[Entries taken from a collection]
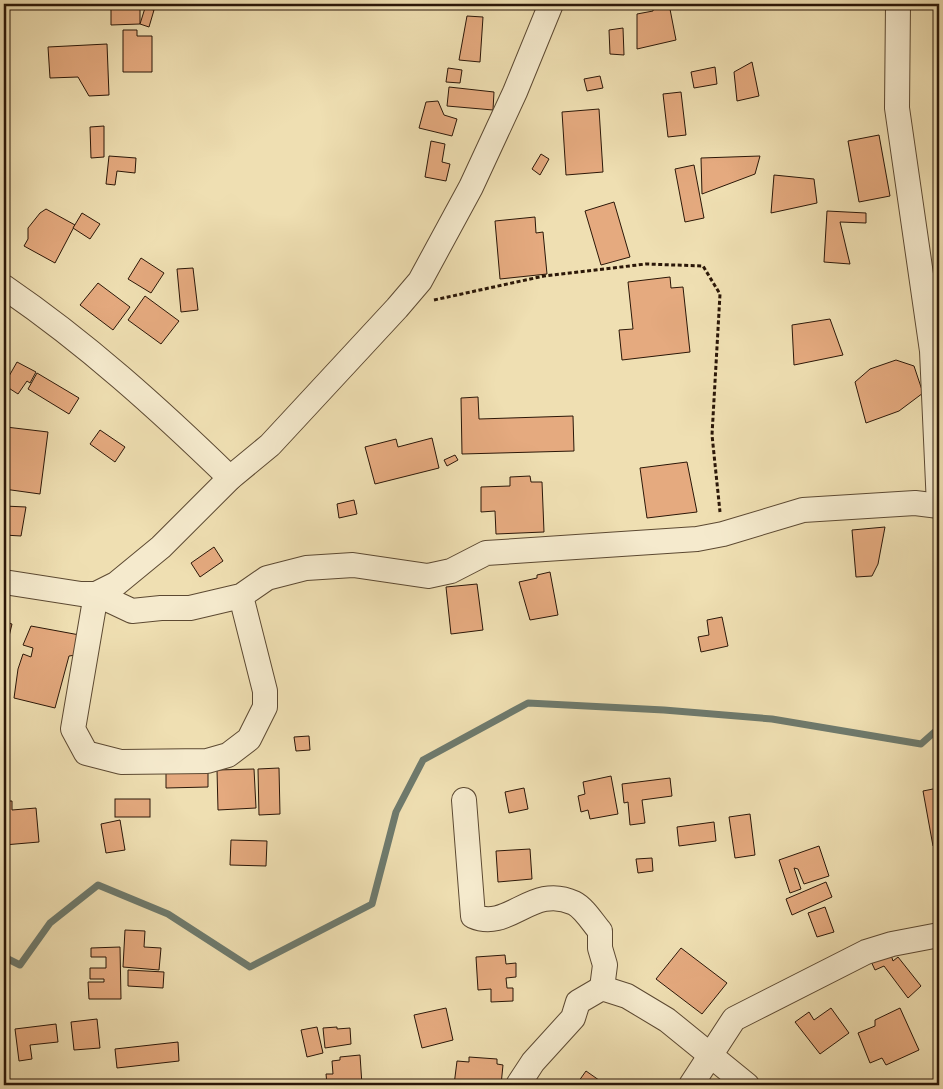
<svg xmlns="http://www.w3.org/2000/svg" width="943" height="1089" viewBox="0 0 943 1089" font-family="Vollkorn,serif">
  <rect width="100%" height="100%" fill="#efdfb2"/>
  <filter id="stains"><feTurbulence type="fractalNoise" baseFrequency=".004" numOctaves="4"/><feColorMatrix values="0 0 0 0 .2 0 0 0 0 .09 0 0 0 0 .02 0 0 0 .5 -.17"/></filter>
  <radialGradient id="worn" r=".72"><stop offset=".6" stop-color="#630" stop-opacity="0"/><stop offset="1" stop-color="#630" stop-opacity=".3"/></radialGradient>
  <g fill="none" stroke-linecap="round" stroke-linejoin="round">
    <!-- stream -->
    <polyline stroke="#6e7a6d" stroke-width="7" points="4,957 20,965 50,923 98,885 168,914 250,967 372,904 396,812 423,760 528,703 664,710 772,719 921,744 939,728"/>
  </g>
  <!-- building -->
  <g fill="#e5aa7f" stroke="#2b1708">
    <polygon points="111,4 133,4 133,8 140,8 140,24 111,25"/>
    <rect x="464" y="4" width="43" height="3"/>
    <polygon points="654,4 669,4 676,40 637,49 637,14 653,11"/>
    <polygon points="145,8 154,10 149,27 140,24"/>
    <polygon points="467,16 483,17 480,62 459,60"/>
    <polygon points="623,28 624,55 610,54 609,30"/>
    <polygon points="123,30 137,30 137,36 152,36 152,72 123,72"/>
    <polygon points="107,44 109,95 89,96 78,77 50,78 48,47"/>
    <polygon points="752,62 759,96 737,101 734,72"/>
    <polygon points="715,67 717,84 694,88 691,72"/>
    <polygon points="448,68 462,70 460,83 446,82"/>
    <polygon points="600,76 603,88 587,91 584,79"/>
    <polygon points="449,87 494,92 493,110 447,106"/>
    <polygon points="681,92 686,135 668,137 663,94"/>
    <polygon points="438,101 444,115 457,119 452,136 419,128 426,102"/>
    <polygon points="599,109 603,172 566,175 562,112"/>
    <polygon points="104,126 104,157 91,158 90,127"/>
    <polygon points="879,135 890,196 859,202 848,141"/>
    <polygon points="431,141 445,144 442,162 450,164 446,181 425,177"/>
    <polygon points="541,154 549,159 540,175 532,169"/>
    <polygon points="109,156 136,158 135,173 117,171 115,185 106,184"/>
    <polygon points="760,156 755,174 702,194 701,158"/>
    <polygon points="694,165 704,218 685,222 675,169"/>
    <polygon points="774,175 814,179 817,203 771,213"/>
    <polygon points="614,202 630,257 601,265 585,211"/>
    <polygon points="46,209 75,225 55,263 24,246 28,239 28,228 40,213"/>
    <polygon points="827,211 866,213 866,223 840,222 850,264 824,262"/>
    <polygon points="82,213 100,224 90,239 73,228"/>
    <polygon points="535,217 536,233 543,232 547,274 500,279 495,221"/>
    <polygon points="141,258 164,273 151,293 128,279"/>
    <polygon points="193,268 198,310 181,312 177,269"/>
    <polygon points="670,277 671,288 683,287 690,352 622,360 619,330 633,329 628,282"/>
    <polygon points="98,283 130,307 113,330 80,305"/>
    <polygon points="145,296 179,321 161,344 128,320"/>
    <polygon points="830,319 843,355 794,365 792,325"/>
    <polygon points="896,360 914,366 923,393 899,411 866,423 855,382 870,369"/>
    <polygon points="17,362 36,372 30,383 27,381 18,394 4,385"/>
    <polygon points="37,373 79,398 69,414 28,389"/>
    <polygon points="478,397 479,419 573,416 574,451 462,454 461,398"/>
    <polygon points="6,427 48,432 40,494 4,489 4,447"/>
    <polygon points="100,430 125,447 115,462 90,444"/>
    <polygon points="432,438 439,468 375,484 365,447 396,439 398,447"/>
    <polygon points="455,455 458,460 447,466 444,460"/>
    <polygon points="687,462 697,512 647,518 640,468"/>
    <polygon points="530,476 531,482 542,482 544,532 496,534 495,511 481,512 481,487 510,486 510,477"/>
    <polygon points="354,500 357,514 339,518 337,504"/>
    <polygon points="4,506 26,507 21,536 4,535"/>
    <polygon points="885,527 878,564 872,576 856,577 852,530"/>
    <polygon points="214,547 223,561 200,577 191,563"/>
    <polygon points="550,572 558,615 530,620 519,582 537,578 537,575"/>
    <polygon points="477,584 483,630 451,634 446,587"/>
    <polygon points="722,617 728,646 701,652 698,637 709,635 707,620"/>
    <polygon points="4,622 12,624 4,657"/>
    <polygon points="31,626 85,636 83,654 69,656 55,708 14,698 18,669 23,654 31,657 33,648 23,645"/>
    <polygon points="309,736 310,750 296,751 294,737"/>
    <polygon points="279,768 280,814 259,815 258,769"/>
    <polygon points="208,769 208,787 166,788 166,770"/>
    <polygon points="254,769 256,808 218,810 217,770"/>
    <polygon points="611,776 618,814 590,819 588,810 581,812 578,796 585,794 583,782"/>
    <polygon points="670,778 672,796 642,800 645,823 630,825 628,802 624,803 622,784"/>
    <polygon points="524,788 528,809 509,813 505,792"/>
    <polygon points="938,788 939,844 933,846 923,791"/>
    <rect x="115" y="799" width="35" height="18"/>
    <polygon points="4,801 12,801 12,810 36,808 39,842 4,845"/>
    <polygon points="750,814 755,855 735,858 729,817"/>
    <polygon points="120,820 125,850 106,853 101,824"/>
    <polygon points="714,822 716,841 679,846 677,827"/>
    <polygon points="231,840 267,841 266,866 230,865"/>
    <polygon points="819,846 829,876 804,884 798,869 794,868 801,889 790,893 779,860"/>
    <polygon points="530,849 532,879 498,882 496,851"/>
    <polygon points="652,858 653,871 638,873 636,859"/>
    <polygon points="826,882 832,897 792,915 786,899"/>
    <polygon points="825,907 834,932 817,937 808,913"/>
    <polygon points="125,930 145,931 144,947 161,948 159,970 123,967"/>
    <polygon points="120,947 121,999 89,999 88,982 104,982 104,979 90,979 90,968 106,968 106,957 91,957 91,948"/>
    <polygon points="681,948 727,983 702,1014 656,979"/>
    <polygon points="889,949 893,961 898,957 921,986 908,998 884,966 875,970 869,957"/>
    <polygon points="505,955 506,964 516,963 516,977 506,978 507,988 513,988 513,1001 491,1002 491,989 478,990 476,957"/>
    <polygon points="128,970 164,972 163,988 128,986"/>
    <polygon points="446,1008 453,1040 422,1048 414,1015"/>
    <polygon points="831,1008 849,1033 820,1054 795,1022 809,1012 814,1020"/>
    <polygon points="900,1008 919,1050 886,1065 882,1058 870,1063 858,1033 875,1026 875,1020"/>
    <polygon points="97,1019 100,1048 74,1050 71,1022"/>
    <polygon points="56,1024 58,1042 30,1045 32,1059 19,1061 15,1029"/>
    <polygon points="317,1027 323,1053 307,1057 301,1030"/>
    <polygon points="337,1027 337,1029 350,1028 351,1044 325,1048 323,1028"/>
    <polygon points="178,1042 179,1061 117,1068 115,1049"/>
    <polygon points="360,1055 362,1085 327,1085 326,1074 333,1074 332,1061 340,1060 340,1057"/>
    <polygon points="469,1057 497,1059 497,1064 503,1065 501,1085 454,1085 457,1061 469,1062"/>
    <polygon points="586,1071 606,1085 576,1085"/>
  </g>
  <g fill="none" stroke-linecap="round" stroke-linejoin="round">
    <defs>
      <g id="minor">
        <polyline points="898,4 897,108 932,351 939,506"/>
        <path d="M 4,287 C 86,343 159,409 230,478"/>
        <polyline points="4,582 81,594 96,594 116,584 161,547 230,478 270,445 397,308 420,281 471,187 515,92 551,4"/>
        <polyline points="241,596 265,691 265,707 249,739 228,755 207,761 121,762 86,753 73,729 96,594 132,611 161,608 190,608 241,596 267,578 306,568 353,565 428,576 451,571 486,553 697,539 723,534 803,510 915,503 939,506"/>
        <path d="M 464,800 L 473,916 C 509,932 532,883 574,903 C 584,908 593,923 600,931 L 600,948 L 605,965 L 602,988"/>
        <polyline points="518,1085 533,1062 573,1018 578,1002 602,988 627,996 667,1020 747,1085"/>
        <polyline points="691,1085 734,1019 866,952 892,944 939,935"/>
      </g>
    </defs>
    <!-- minor casing -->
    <use href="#minor" stroke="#5c4932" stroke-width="26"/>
    <!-- path -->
    <polyline stroke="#2b1708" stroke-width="3" stroke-dasharray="4 2.5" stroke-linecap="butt" points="434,300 544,276 646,264 703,266 720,294 712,435 720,512"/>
    <!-- minor -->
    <use href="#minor" stroke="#f5eacd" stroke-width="24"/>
  </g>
  <!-- margin -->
  <rect width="943" height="1089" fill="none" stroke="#efdfb2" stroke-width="20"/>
  <rect x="5" y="5" width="933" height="1079" fill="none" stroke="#2b1708" stroke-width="2.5"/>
  <rect x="10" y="10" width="923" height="1069" fill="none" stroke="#2b1708"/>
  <rect width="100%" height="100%" filter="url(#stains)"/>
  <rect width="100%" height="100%" fill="url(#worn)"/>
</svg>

▸ What you need to do: Please copy every line of the data that carries the string "stains".

▸ Exercise result:
  <filter id="stains"><feTurbulence type="fractalNoise" baseFrequency=".004" numOctaves="4"/><feColorMatrix values="0 0 0 0 .2 0 0 0 0 .09 0 0 0 0 .02 0 0 0 .5 -.17"/></filter>
  <rect width="100%" height="100%" filter="url(#stains)"/>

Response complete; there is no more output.